You’re going to find out that Scott Walker — like any politician who wants to win in a blue state — supports or supported immigration reform. So what? He’ll parrot the requisite “secure the border first” nonsense — even though the border is more secure than it’s probably ever been — and reform isn’t happening until there’s a Speaker of the House who can bring it to the floor without losing his job. Reform didn’t happen under George W. Bush and it won’t happen under Walker. If immigration is your issue, just scare the shit out of your congressman with photos of him with Eric Cantor.
3. Keep Marco Rubio in the race.
This is the key. Bush currently only leads in one out of the three first primary states — New Hampshire. If Walker stays close, Bush could blow him out of the water in Florida, which could be even more important this year thanks to changes that Mitt Romney’s team made to the nominating process in 2012. Rubio will at least deny Bush a dominating win in their home state.

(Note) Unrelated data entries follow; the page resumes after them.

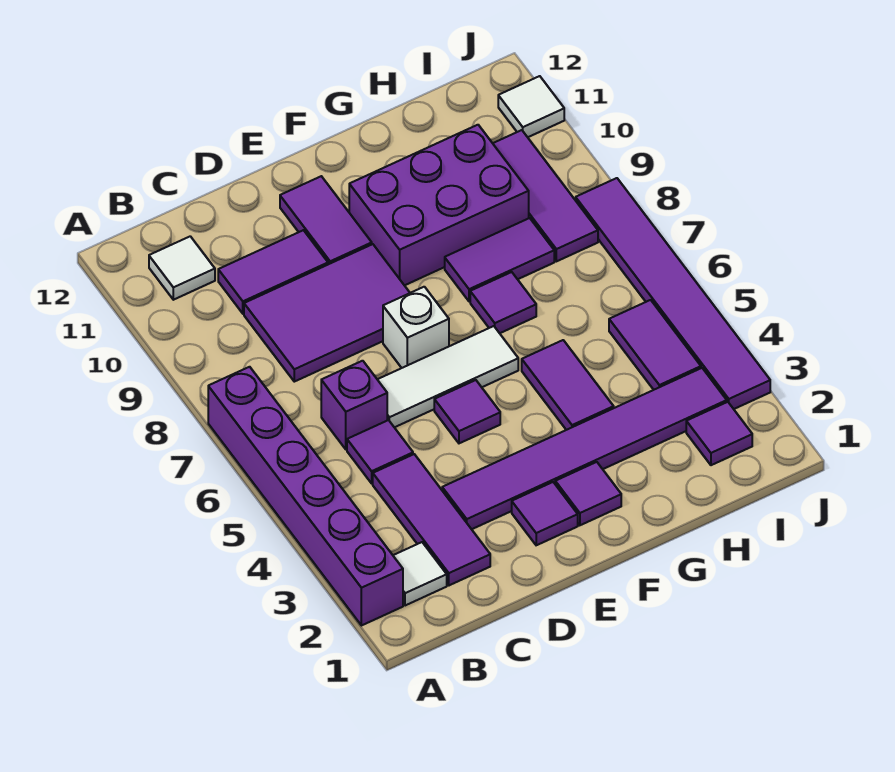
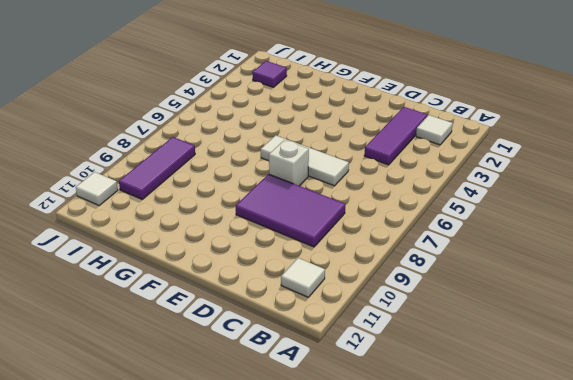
none -> purple 1x6 brick [208,367,403,626]
none -> purple 1x1 tile [347,420,413,483]
none -> purple 1x1 brick [321,361,387,449]

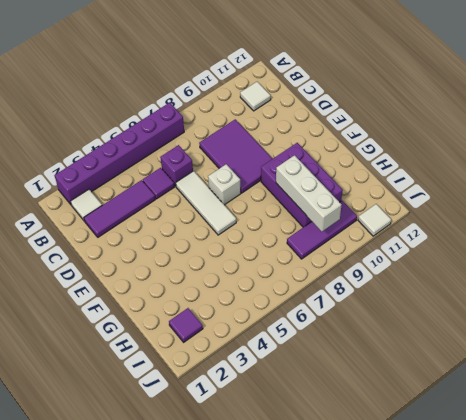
white 1x3 brick [276,155,341,231] -> none
none -> purple 1x2 tile [218,230,328,314]
none -> purple 1x6 tile [442,368,727,529]
none -> purple 1x1 tile [512,482,578,545]

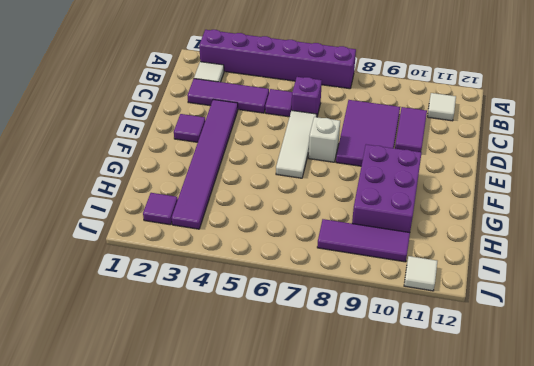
none -> purple 1x1 tile [434,380,500,443]
none -> purple 1x2 tile [280,176,372,264]
none -> purple 1x1 tile [555,462,621,525]

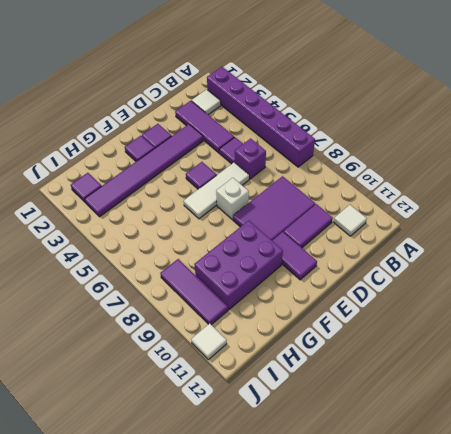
none -> purple 1x2 tile [522,340,614,430]
none -> purple 1x1 tile [470,272,536,333]
none -> purple 1x2 tile [445,218,554,301]

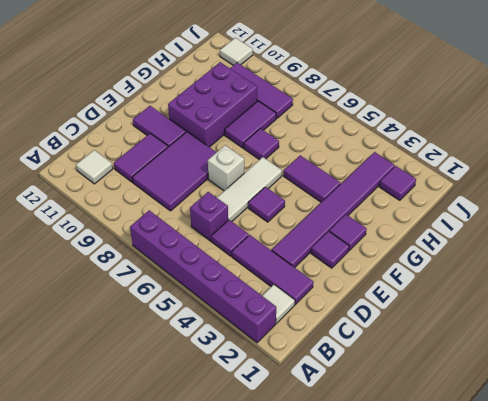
none -> purple 1x2 tile [609,300,701,390]
none -> purple 1x6 tile [576,178,770,409]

And if that happens, much of the rationale for Jeb — he could win! — disappears.
4. Don’t question Jeb’s conservative credentials.
There are two names that guarantee the failure of any attempt to turn Jeb into a RINO: George W. Bush and Terri Schiavo. You’re not going to convince people that a guy who put a husband “through hell” to keep a woman in a vegetative state alive is insufficiently pro-life. If the right does pursue this angle, George W. Bush will rise up with great vengeance to defend his brother, the way Jeb defends everything George did. And that will be most persuasive, emotional endorsement any conservative could get this cycle. Secondly, arguing that Bush is a moderate — when all the evidence shows otherwise — will just make the argument that Jeb is electable to the blue-state Republicans who actually pick your nominee.
5. Attack Jeb’s failed policies and crony capitalism.
You hate Common Core, but a huge chunk of your party probably has no strong opinion on it, except being against it because Obama is for it. This isn’t going to be good enough. You nominated the friggin’ creator of Obamacare last time around. You need to broaden the attack on Jeb to point out how his cronies benefit from his policies while taxpayers suffer. More than anyone alive, Jeb Bush has benefited from a political system that comforts the comfortable and afflicts the afflicted. This case was effective against Mitt, but you couldn’t stick to an alternative. So, again, stick to Scott Walker.
Surely you’re suspicious of anyone on the left who would want so badly for Walker to win the nomination. Aren’t you afraid of a guy who was able to organize more door knockers in an off-year election than Team Romney could pull off in a presidential year? He could sway the region that has given Democrats the White House in four out of the six last elections!
I’ll be honest. It’s definitely self-serving, and it reminds me of one of my favorite political stories.
“What are you giving that S.O.B. all that publicity for?” aide and advisor Kenny O’Donnell asked President Kennedy, after a White House photo op with Barry Goldwater.
“Leave him alone,” answered Kennedy. “He’s mine.”